Martha Grimes’ series about Richard Jury and Melrose started out wonderfully, but turned into a crap series. The Man With a Load of Mischief, The Old Fox Deceiv’d, and* The Anodyne Necklace * are all great novels. The series’ quality became a bit uneven after that, but she still came up with books like *Help The Poor Struggler *and The Old Silent.
Then with The Old Contemptibles, the series drived into the toilet. Too many plots were more unbelievable than a bad Doc Savage novel. Melrose Plant, who in the beginning was so intelligent that Jury feared he might be a murderer, turned into the biggest twit in the UK.
Game of Thrones. I watched the show for three seasons, then decided to follow up reading from where that left off, halfway through book three. The books are just awful.

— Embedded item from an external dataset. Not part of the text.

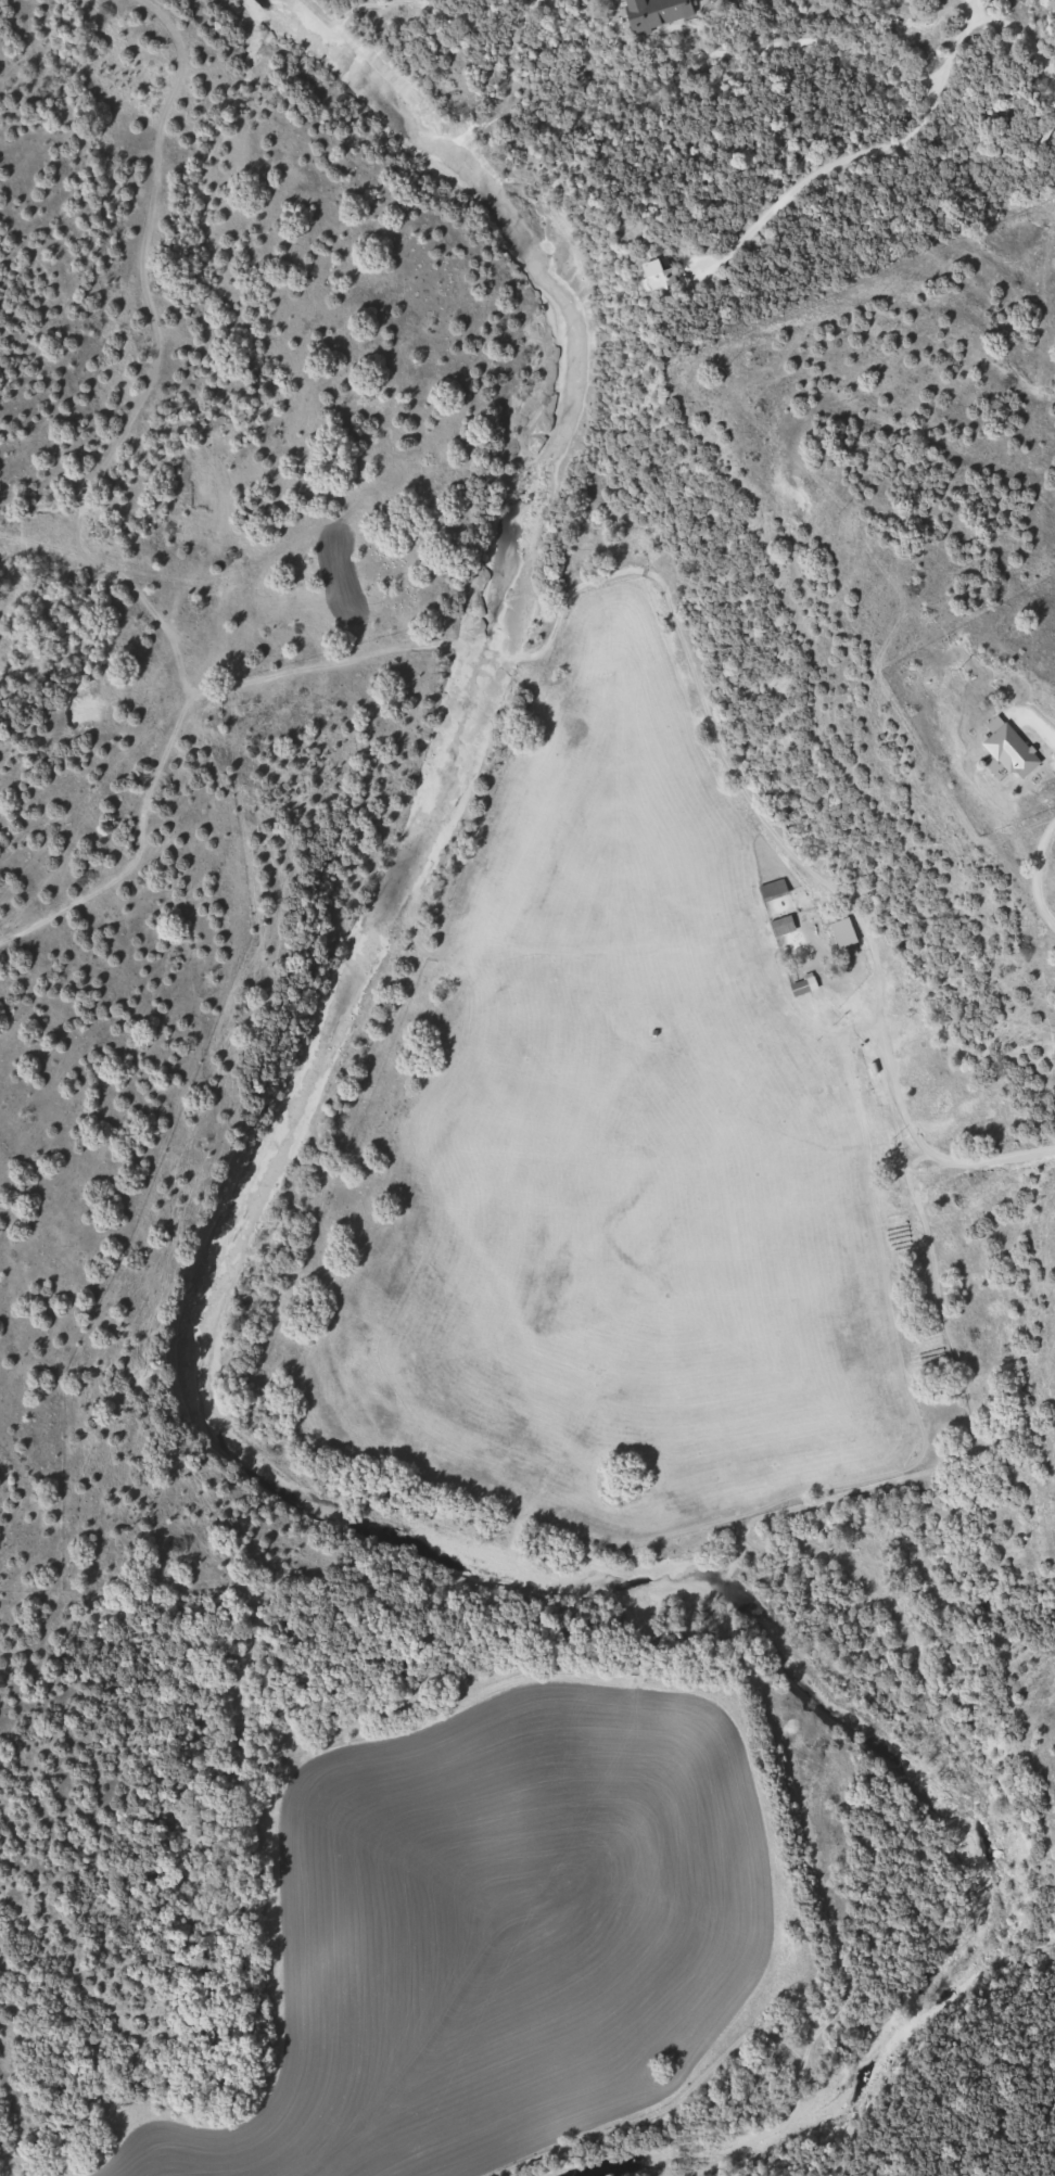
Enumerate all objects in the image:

I’m still going, but my pattern is to read the first few pages of a chapter, then flip to the end of it to read the last few pages of the chapter. In the middle, I will have missed a detailed seating chart for whatever meeting or feast, along with a complete rundown of who ate what in what order, and some pointless moping by a handful of people. If anything actually happens in a chapter, it happens in the last two pages.

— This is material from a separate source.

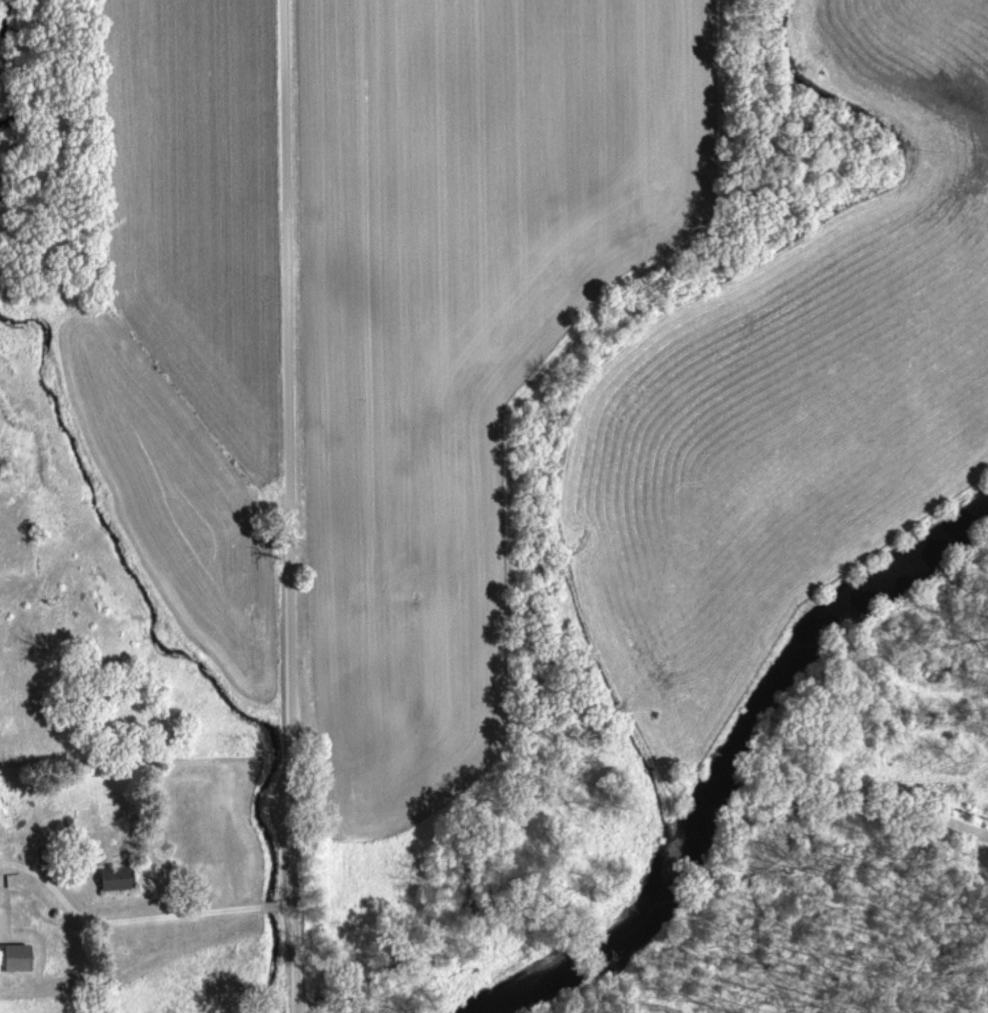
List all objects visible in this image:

And worse than the writing is the behavior of the author. Martin is accused of hating his characters, but I say he hates his audience. He writes the first couple books, then waits like four years for the third, which turns out to omit (the good) half of the story and characters, and includes an epilogue stating his reasoning for the split and “more coming next year!” Then he waits five more years for the other half. And still has two books to go!? Jackass. What TV producer looked at that record and decided to start a show before 2025!? Dude won’t live to the end of the last book. Fine by me, as his successor will do a better job. The re-working of the story for TV makes a lot of sense to me now. The audience would walk right out on Martin’s version.
Reminds me of Lost. With Lost, I thought they were good at creating entertaining episodes, but utter crap at telling a story. Martin is good at the big story, but utter crap at the finer details and execution.

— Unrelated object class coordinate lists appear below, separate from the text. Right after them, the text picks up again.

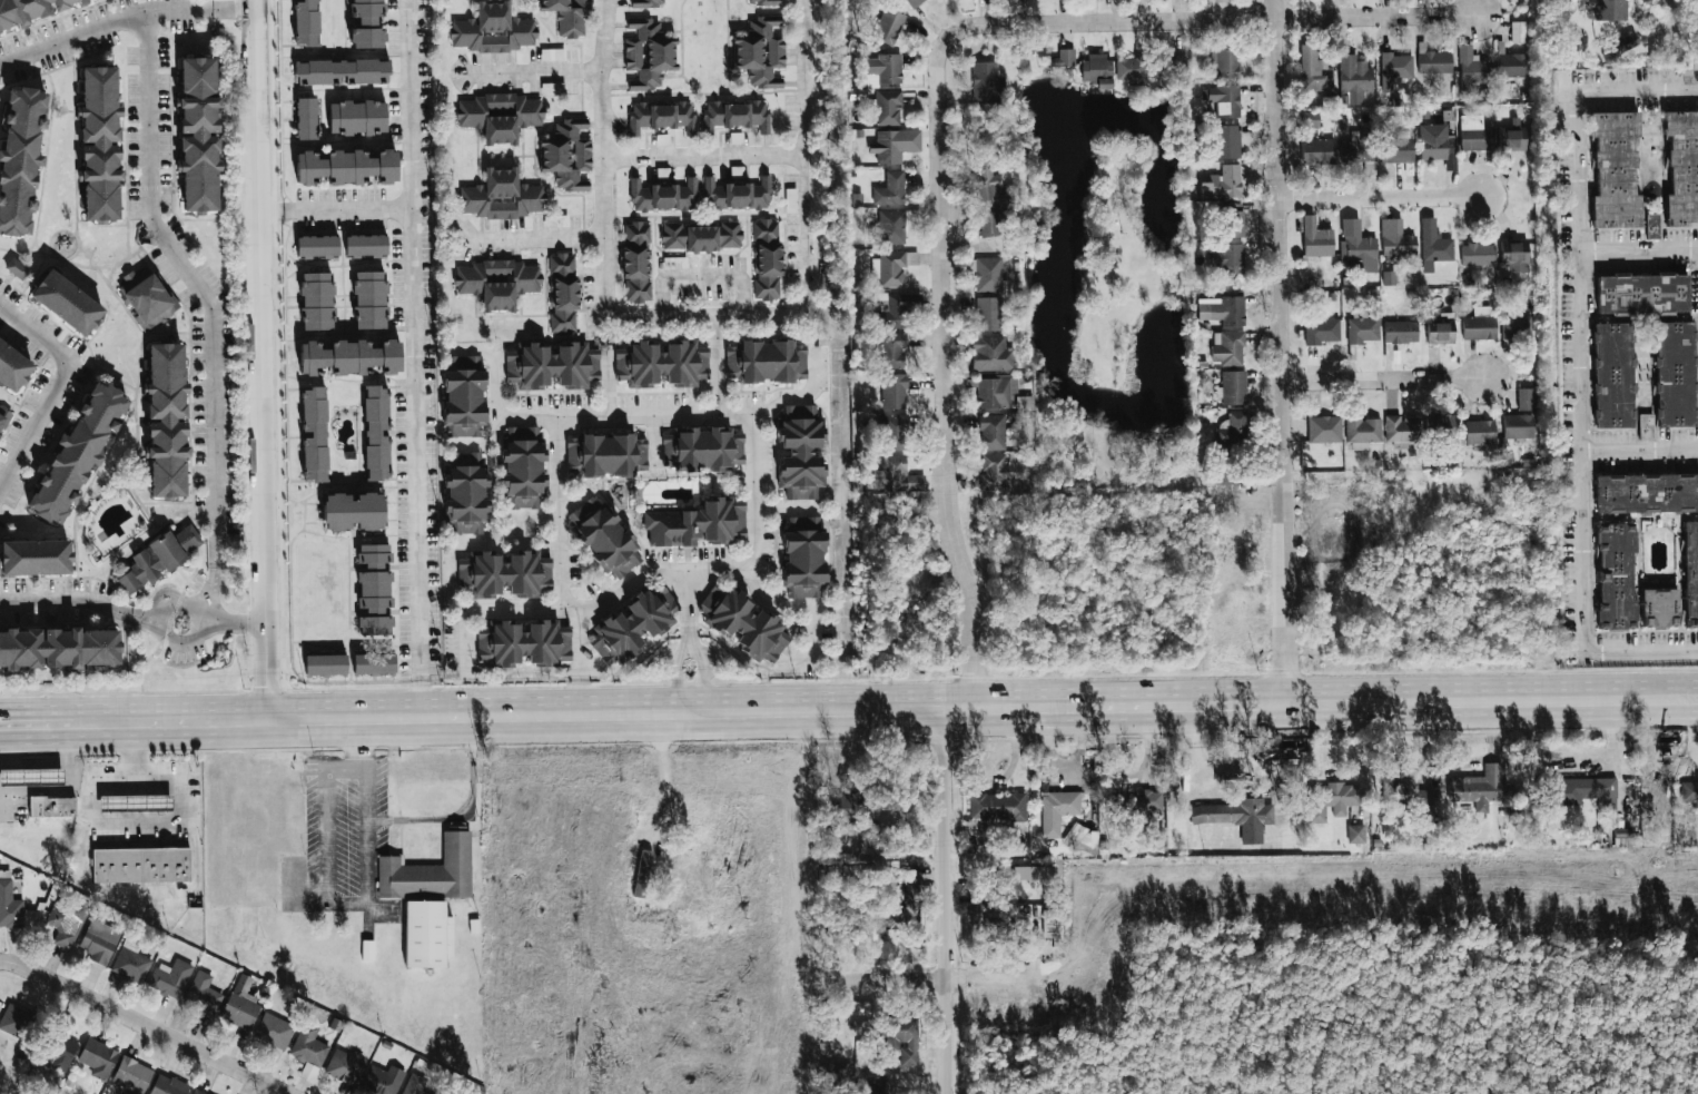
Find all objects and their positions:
building: (1221, 0)
building: (764, 2)
building: (913, 2)
building: (645, 3)
building: (28, 10)
building: (1612, 10)
road: (234, 11)
road: (1666, 13)
building: (568, 16)
road: (1214, 21)
building: (306, 22)
building: (367, 24)
road: (104, 25)
building: (887, 26)
building: (493, 29)
building: (1517, 32)
building: (1626, 42)
building: (759, 51)
building: (646, 54)
building: (1065, 57)
building: (1226, 62)
building: (1434, 62)
building: (1511, 66)
building: (1177, 67)
building: (1396, 67)
building: (884, 68)
building: (341, 71)
road: (535, 71)
building: (1096, 71)
building: (1133, 71)
building: (1472, 71)
building: (1354, 75)
building: (1317, 79)
building: (987, 81)
road: (1638, 90)
building: (1224, 100)
building: (887, 107)
building: (735, 115)
building: (500, 116)
building: (661, 116)
building: (357, 117)
building: (307, 118)
building: (1310, 119)
building: (201, 135)
building: (1476, 138)
building: (1511, 140)
building: (1227, 141)
building: (1436, 143)
building: (104, 146)
building: (887, 147)
building: (1397, 150)
building: (1317, 151)
building: (1361, 151)
building: (567, 154)
road: (704, 156)
road: (805, 156)
building: (23, 163)
building: (346, 167)
building: (1682, 169)
building: (1614, 170)
building: (1221, 183)
building: (890, 189)
building: (736, 195)
building: (501, 196)
building: (663, 196)
road: (1381, 198)
building: (791, 200)
road: (339, 210)
building: (991, 215)
building: (1231, 221)
building: (1653, 226)
building: (891, 227)
building: (700, 237)
road: (539, 238)
building: (1316, 240)
building: (366, 245)
building: (1399, 245)
building: (317, 247)
building: (1360, 248)
building: (1437, 248)
road: (1639, 249)
building: (1478, 253)
building: (1514, 255)
building: (1227, 258)
building: (765, 259)
building: (636, 262)
building: (675, 263)
building: (16, 268)
building: (891, 269)
building: (986, 273)
road: (701, 280)
building: (497, 282)
road: (196, 284)
building: (564, 293)
building: (1643, 293)
building: (149, 299)
building: (370, 300)
building: (317, 301)
building: (69, 306)
building: (897, 310)
building: (1226, 310)
road: (760, 314)
building: (987, 314)
building: (1516, 327)
building: (1363, 329)
building: (1322, 331)
building: (1400, 332)
building: (1439, 333)
building: (1227, 348)
building: (891, 351)
road: (1282, 351)
building: (991, 354)
building: (350, 357)
road: (420, 361)
building: (764, 361)
road: (264, 363)
building: (660, 364)
building: (553, 365)
road: (718, 365)
building: (13, 368)
road: (1581, 370)
building: (1674, 375)
road: (940, 376)
road: (607, 377)
building: (1611, 377)
road: (1385, 384)
building: (1233, 388)
road: (53, 389)
building: (893, 392)
building: (993, 393)
road: (495, 396)
road: (685, 414)
building: (1520, 418)
building: (5, 420)
building: (169, 423)
building: (1440, 426)
building: (1646, 426)
building: (1363, 429)
building: (1403, 429)
building: (1233, 430)
building: (1324, 430)
building: (992, 431)
building: (895, 432)
building: (1480, 432)
building: (377, 433)
building: (314, 434)
road: (653, 442)
building: (701, 449)
road: (1640, 450)
building: (797, 452)
building: (607, 455)
building: (80, 456)
building: (1225, 467)
building: (524, 468)
building: (994, 472)
building: (896, 476)
building: (1646, 494)
road: (786, 506)
building: (1336, 509)
building: (354, 511)
road: (555, 511)
road: (524, 519)
building: (698, 524)
road: (755, 532)
building: (606, 539)
building: (800, 556)
building: (38, 559)
building: (161, 560)
building: (505, 573)
building: (1690, 574)
building: (1614, 578)
road: (211, 589)
building: (374, 589)
road: (66, 600)
road: (611, 601)
building: (1658, 608)
road: (688, 609)
road: (143, 617)
road: (239, 622)
road: (156, 623)
building: (741, 623)
building: (635, 626)
building: (524, 642)
road: (816, 643)
road: (688, 647)
road: (1640, 648)
building: (60, 650)
building: (374, 664)
road: (581, 664)
building: (326, 665)
road: (885, 710)
road: (36, 731)
road: (16, 746)
road: (353, 746)
road: (136, 752)
road: (35, 760)
road: (47, 764)
road: (13, 765)
road: (31, 765)
road: (13, 776)
building: (31, 776)
road: (31, 776)
road: (48, 776)
road: (664, 780)
road: (155, 784)
road: (114, 785)
road: (133, 785)
road: (48, 787)
road: (13, 788)
road: (31, 788)
building: (1468, 789)
road: (65, 790)
building: (1690, 791)
building: (1584, 792)
road: (233, 794)
building: (1408, 796)
building: (1332, 800)
road: (3, 802)
road: (114, 802)
road: (134, 802)
building: (135, 802)
road: (155, 802)
building: (1136, 803)
building: (52, 806)
building: (851, 806)
building: (997, 806)
building: (1062, 806)
road: (464, 813)
building: (1226, 813)
road: (114, 814)
road: (134, 814)
road: (155, 814)
road: (136, 819)
building: (1356, 834)
building: (1251, 835)
building: (1624, 837)
building: (1082, 838)
road: (325, 848)
building: (141, 865)
building: (431, 870)
building: (846, 876)
building: (686, 882)
building: (909, 884)
road: (141, 896)
road: (942, 901)
building: (10, 905)
building: (897, 918)
building: (65, 923)
building: (428, 934)
building: (99, 941)
building: (131, 962)
building: (171, 978)
road: (944, 979)
building: (203, 993)
building: (241, 1004)
building: (16, 1021)
road: (145, 1025)
building: (274, 1030)
building: (309, 1051)
building: (60, 1053)
building: (909, 1053)
building: (98, 1058)
building: (345, 1066)
building: (132, 1075)
building: (841, 1078)
building: (382, 1080)
building: (168, 1085)
building: (415, 1085)
building: (876, 1085)
building: (197, 1091)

I’m still OK with Dresden, though they’re certainly not masterpieces, but I am regretting having started his Codex Alera. It’s a silly world populated with nothing but cliches, and there’s a strong undercurrent - almost Anne MacCaffrey-strength - of a frustrated romance novelist running through the whole thing.
And ranking right down there with it is Thomas Covenant. I wish I had the hours I wasted reading those two series back again. I kept reading the next novels, thinking “This has got to get better”. No, it didn’t.